§ Required work
Reproduce word for word the passage of the engine swap thread from "If I bought" up to and including "and all that?".

§ Page
"""

# 1998 engine swap



## csagenlee (Oct 18, 2010)

I am looking to put the 3.3 v6 from the '99 frontier into my '98 4x4 which has the 2.4 4 cylinder in it and was wondering if that was possible without having to do too many modifications to the engine mounts. Also I was wondering if the manual tranny that is in it now would be able to handle the increased power or if I will have to get a new tranny as well.


----------



## smj999smj (Jan 1, 2006)

Right off the bat, I can tell you the trans from the 98 won't bolt up to the V6, so, you'll need the 99's trans, transfer case and driveshaft. You'll also have to swap the ECM and harness and exhaust, naturally. The chassis mounts should work, but I'm not 100% sure. You may want to also check that other componants are the same, ie brakes, suspension, fuel pump, etc.


----------



## csagenlee (Oct 18, 2010)

If I bought a crate engine or rebuilt would it come with the ECM and all that sutff? Also what would I have to chage about the bakes and suspension and all that?


----------



## smj999smj (Jan 1, 2006)

No, a crate or rebuilt engine won't come with the ECM or harness; typically all you get is a "long block," which is the block and heads (no intake manifold, plenum, etc.). It's not like the old days when you could get an old Chevy 6-pin and drop in a 350 small block without a whole lot of work! You have to take in consideration fuel injection and emmission controls, etc. The ECM and harness you'll need to get from a V6 Frontier, unless you want to buy them new. ECM's probably in the $600 range and I've been waiting for a $1400 harness from Nissan for my 97 Hardbody for 18 months and the parts guy still has no idea when it'll show up. Often it's more practical to buy the V6 truck rather than try to convert a 4 cyl. model. If you found a V6 Frontier parts truck for dirt cheap, it would make it easier, but you'll still have a lot of down-time with you 98 as you swap everything over. I'd give this a lot of thought!


----------

"""

§ Extracted information
"""

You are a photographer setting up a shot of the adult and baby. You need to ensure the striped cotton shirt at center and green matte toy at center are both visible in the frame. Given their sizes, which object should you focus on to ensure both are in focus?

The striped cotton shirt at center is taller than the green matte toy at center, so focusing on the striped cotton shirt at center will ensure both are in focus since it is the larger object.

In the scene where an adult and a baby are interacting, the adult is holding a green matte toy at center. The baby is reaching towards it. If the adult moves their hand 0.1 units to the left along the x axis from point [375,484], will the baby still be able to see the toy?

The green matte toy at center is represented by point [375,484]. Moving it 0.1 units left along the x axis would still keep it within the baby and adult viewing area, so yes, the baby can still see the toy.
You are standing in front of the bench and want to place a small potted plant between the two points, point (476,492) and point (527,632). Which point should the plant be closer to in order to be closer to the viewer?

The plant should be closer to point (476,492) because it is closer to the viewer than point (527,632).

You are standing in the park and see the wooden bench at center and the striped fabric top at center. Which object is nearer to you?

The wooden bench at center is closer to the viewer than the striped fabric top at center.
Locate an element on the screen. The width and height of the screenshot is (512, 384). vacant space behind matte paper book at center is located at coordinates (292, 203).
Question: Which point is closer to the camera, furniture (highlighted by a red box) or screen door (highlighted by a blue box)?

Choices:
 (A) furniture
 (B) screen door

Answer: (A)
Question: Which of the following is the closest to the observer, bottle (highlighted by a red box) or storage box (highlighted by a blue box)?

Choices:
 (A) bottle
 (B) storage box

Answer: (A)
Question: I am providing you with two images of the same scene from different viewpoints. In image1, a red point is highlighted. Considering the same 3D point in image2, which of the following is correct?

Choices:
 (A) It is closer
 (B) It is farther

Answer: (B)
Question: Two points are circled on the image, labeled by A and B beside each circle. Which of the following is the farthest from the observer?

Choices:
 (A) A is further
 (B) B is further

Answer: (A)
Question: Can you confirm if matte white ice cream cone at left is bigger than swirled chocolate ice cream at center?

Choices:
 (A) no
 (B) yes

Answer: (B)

"""

§ Exercise result
If I bought a crate engine or rebuilt would it come with the ECM and all that sutff? Also what would I have to chage about the bakes and suspension and all that?